Os Bérberes do norte eram islâmicos desde o séc. 7, mas os europeus os reduziram a grupos espalhados pelo Saara, a partir do séc. 15. No final do séc. 19, o Egito e a Etiópia eram islâmicos e tinham boas relações comerciais com a Europa. Não faltaram incursões do Islã para a costa leste e as planícies ao sul do Saara. Por isso, os povos Etíope, Hausa e Malí foram fortemente islamizados. No entanto, a fragmentação natural de seus reinos por volta do séc. 18 criou um território fértil para novas experiências religiosas, onde geralmente um rei era declarado divino. Esses arranjos despertaram movimentos islamizantes mais radicais que fundaram, ao sul do Saara, reinos teocráticos como Futa-Djalon, Futa-Toro, Sokoto e Bornu. Tais reinos fundamentalistas lembravam muito os califados guerreiros que existiram na Arábia durante a implantação do Islã.

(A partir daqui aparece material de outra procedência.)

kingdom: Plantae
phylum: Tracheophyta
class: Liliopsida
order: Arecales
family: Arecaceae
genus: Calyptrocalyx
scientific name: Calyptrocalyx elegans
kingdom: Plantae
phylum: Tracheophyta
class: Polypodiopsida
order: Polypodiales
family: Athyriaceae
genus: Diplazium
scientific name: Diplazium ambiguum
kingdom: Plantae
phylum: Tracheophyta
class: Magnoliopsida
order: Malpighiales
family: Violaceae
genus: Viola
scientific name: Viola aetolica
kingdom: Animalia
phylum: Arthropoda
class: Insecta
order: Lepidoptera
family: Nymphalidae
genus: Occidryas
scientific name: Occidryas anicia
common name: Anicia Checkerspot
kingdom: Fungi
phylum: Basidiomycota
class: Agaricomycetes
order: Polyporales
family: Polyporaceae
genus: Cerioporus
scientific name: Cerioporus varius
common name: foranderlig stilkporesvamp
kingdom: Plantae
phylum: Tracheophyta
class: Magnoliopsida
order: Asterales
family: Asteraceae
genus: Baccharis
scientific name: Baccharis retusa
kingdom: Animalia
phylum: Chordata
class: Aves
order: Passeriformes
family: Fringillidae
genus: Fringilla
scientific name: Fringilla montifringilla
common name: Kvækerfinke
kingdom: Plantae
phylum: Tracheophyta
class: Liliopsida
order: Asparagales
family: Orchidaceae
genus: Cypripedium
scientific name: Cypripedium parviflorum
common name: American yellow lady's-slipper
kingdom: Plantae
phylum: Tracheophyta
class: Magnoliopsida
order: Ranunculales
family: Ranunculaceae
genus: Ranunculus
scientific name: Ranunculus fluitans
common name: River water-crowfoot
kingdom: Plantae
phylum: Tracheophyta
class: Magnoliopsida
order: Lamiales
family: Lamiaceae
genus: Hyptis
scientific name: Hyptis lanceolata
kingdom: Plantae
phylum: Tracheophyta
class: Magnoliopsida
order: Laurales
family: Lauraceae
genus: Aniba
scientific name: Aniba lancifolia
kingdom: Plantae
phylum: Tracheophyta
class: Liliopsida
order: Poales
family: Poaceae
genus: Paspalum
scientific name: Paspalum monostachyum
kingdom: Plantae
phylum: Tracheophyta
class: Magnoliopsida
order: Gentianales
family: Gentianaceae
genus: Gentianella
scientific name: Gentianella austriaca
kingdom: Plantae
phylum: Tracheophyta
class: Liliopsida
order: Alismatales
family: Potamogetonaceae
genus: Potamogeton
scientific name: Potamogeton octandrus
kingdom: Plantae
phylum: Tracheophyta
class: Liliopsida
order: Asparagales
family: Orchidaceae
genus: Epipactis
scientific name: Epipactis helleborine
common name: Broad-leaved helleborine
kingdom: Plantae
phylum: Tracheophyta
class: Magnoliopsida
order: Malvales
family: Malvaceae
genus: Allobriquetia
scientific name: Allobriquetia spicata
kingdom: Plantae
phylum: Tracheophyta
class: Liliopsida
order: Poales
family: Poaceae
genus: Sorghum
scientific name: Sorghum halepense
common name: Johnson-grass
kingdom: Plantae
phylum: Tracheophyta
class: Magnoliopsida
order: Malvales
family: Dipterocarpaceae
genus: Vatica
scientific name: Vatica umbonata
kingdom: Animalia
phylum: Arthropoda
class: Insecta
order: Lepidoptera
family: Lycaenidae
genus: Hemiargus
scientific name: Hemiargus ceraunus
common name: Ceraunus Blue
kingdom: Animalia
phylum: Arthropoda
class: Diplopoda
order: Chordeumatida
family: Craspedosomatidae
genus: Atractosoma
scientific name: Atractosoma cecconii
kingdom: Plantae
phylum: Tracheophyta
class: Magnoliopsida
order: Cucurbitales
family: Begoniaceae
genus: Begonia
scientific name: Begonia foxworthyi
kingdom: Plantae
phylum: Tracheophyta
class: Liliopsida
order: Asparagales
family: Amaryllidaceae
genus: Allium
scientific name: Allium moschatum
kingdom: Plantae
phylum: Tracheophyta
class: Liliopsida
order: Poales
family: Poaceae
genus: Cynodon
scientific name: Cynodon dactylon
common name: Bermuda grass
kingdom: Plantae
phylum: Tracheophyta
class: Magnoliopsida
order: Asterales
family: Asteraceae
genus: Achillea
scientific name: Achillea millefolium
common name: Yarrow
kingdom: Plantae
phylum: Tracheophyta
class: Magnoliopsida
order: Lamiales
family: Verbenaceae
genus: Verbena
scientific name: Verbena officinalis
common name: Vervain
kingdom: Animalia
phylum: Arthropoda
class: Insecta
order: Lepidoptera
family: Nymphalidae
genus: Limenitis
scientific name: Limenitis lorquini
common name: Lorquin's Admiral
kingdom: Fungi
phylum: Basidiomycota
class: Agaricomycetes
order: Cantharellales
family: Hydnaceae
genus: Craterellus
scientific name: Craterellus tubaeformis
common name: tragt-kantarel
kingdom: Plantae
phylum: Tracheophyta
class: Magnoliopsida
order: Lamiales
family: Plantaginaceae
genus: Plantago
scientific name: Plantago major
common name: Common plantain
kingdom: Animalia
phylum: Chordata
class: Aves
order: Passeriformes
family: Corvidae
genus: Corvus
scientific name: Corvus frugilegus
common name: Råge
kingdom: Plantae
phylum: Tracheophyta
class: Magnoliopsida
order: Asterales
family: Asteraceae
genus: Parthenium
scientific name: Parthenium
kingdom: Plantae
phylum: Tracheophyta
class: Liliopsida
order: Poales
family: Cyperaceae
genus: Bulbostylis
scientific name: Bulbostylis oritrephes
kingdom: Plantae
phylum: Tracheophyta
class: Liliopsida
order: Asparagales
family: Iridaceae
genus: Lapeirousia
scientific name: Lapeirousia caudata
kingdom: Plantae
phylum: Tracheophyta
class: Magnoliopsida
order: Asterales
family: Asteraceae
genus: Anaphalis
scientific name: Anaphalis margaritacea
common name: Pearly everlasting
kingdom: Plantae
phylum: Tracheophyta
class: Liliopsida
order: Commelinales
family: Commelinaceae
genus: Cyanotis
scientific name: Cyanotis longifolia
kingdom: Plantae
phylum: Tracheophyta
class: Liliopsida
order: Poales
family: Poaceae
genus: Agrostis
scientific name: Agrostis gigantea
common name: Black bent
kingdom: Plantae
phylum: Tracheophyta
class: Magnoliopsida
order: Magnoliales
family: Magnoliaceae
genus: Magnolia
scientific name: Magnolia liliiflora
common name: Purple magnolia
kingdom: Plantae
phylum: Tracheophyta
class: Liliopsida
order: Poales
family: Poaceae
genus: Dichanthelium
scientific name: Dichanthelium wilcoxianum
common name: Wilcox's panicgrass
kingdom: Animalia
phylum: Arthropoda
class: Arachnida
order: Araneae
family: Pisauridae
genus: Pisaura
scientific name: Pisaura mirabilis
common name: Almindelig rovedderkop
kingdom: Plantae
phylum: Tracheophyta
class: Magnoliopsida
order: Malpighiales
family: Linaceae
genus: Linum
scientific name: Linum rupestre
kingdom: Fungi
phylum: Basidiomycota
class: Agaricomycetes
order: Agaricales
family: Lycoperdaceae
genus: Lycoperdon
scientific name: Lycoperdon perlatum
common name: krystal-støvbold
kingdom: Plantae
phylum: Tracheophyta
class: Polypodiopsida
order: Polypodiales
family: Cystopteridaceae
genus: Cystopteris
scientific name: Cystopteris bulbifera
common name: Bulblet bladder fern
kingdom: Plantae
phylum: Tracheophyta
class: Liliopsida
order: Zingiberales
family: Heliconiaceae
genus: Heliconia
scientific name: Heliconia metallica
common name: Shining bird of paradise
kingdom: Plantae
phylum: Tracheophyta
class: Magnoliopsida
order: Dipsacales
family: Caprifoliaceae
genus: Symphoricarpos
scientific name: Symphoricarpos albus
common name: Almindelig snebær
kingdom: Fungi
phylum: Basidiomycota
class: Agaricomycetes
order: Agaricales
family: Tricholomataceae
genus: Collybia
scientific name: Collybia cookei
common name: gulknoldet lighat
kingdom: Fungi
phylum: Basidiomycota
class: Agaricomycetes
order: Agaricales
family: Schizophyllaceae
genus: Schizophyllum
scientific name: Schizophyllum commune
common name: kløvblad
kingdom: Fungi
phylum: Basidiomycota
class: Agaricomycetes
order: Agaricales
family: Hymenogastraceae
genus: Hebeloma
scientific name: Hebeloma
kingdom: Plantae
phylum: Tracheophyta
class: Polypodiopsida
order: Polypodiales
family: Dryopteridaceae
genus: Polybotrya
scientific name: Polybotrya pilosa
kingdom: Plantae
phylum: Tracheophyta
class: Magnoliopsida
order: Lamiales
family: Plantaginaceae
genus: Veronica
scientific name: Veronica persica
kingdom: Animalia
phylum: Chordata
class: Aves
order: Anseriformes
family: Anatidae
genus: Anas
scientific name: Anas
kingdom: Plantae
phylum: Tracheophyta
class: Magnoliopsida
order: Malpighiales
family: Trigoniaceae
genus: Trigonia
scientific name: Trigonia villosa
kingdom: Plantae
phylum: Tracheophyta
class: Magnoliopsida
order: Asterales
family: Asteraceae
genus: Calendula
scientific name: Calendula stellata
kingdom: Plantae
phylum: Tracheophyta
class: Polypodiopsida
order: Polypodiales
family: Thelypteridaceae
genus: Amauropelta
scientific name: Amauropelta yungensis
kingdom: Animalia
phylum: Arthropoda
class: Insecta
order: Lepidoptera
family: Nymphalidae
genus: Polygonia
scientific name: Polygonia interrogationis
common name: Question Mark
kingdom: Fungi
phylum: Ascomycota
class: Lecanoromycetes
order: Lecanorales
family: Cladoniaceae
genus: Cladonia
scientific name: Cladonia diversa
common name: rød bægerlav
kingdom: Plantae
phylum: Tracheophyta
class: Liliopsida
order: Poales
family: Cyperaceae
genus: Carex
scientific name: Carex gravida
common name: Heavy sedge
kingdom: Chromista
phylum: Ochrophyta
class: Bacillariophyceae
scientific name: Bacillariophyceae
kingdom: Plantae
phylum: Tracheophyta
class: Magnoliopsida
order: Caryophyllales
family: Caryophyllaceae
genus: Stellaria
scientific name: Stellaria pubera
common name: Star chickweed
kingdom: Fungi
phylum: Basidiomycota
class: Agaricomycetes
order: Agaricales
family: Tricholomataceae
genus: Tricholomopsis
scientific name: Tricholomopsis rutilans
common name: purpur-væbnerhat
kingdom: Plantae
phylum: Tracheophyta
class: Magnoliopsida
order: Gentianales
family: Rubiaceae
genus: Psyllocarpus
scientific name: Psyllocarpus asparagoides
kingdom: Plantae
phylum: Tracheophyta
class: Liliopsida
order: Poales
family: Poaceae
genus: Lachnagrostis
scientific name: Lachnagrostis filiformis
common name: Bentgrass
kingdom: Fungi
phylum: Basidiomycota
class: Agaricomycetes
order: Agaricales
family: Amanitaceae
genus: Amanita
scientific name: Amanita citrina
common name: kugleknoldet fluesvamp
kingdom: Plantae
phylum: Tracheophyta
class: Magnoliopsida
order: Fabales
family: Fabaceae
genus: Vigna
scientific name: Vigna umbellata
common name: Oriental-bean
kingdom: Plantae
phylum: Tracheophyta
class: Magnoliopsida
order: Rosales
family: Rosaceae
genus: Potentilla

Hoje, talvez um dos produtos mais visíveis do Islã africano seja a cultura Swahili, da região dos grandes lagos, rodeados por savanas e uma fauna de elefantes, girafas, leões e rinocerontes que se tornou símbolo da África. Os Swahili misturaram o Islã com sua cultura tradicional, produzindo uma arte destituída de imagens, seja de pessoas ou animais, mas poderosa na combinação de formas geométricas e cores. A vestimenta típica dos Swahili, a Kanga, se tornou famosa em todo mundo: panos multicoloridos retangulares que são enrolados no tronco, até os joelhos e deixando os braços nus, geralmente com uma manta de cor vermelha ou branca cobrindo a parte superior e o pescoço. Sua filosofia positivista (hakuna matata = não há problema) também foi difundida com os clássicos personagens do desenho “O Rei Leão”. Embora se considerem islâmicos, os Swahili utilizam o Alcorão de forma bastante mística, como fonte de adivinhações e mensagens proféticas, semelhantemente a algumas denominações do Cristianismo Pentecostal.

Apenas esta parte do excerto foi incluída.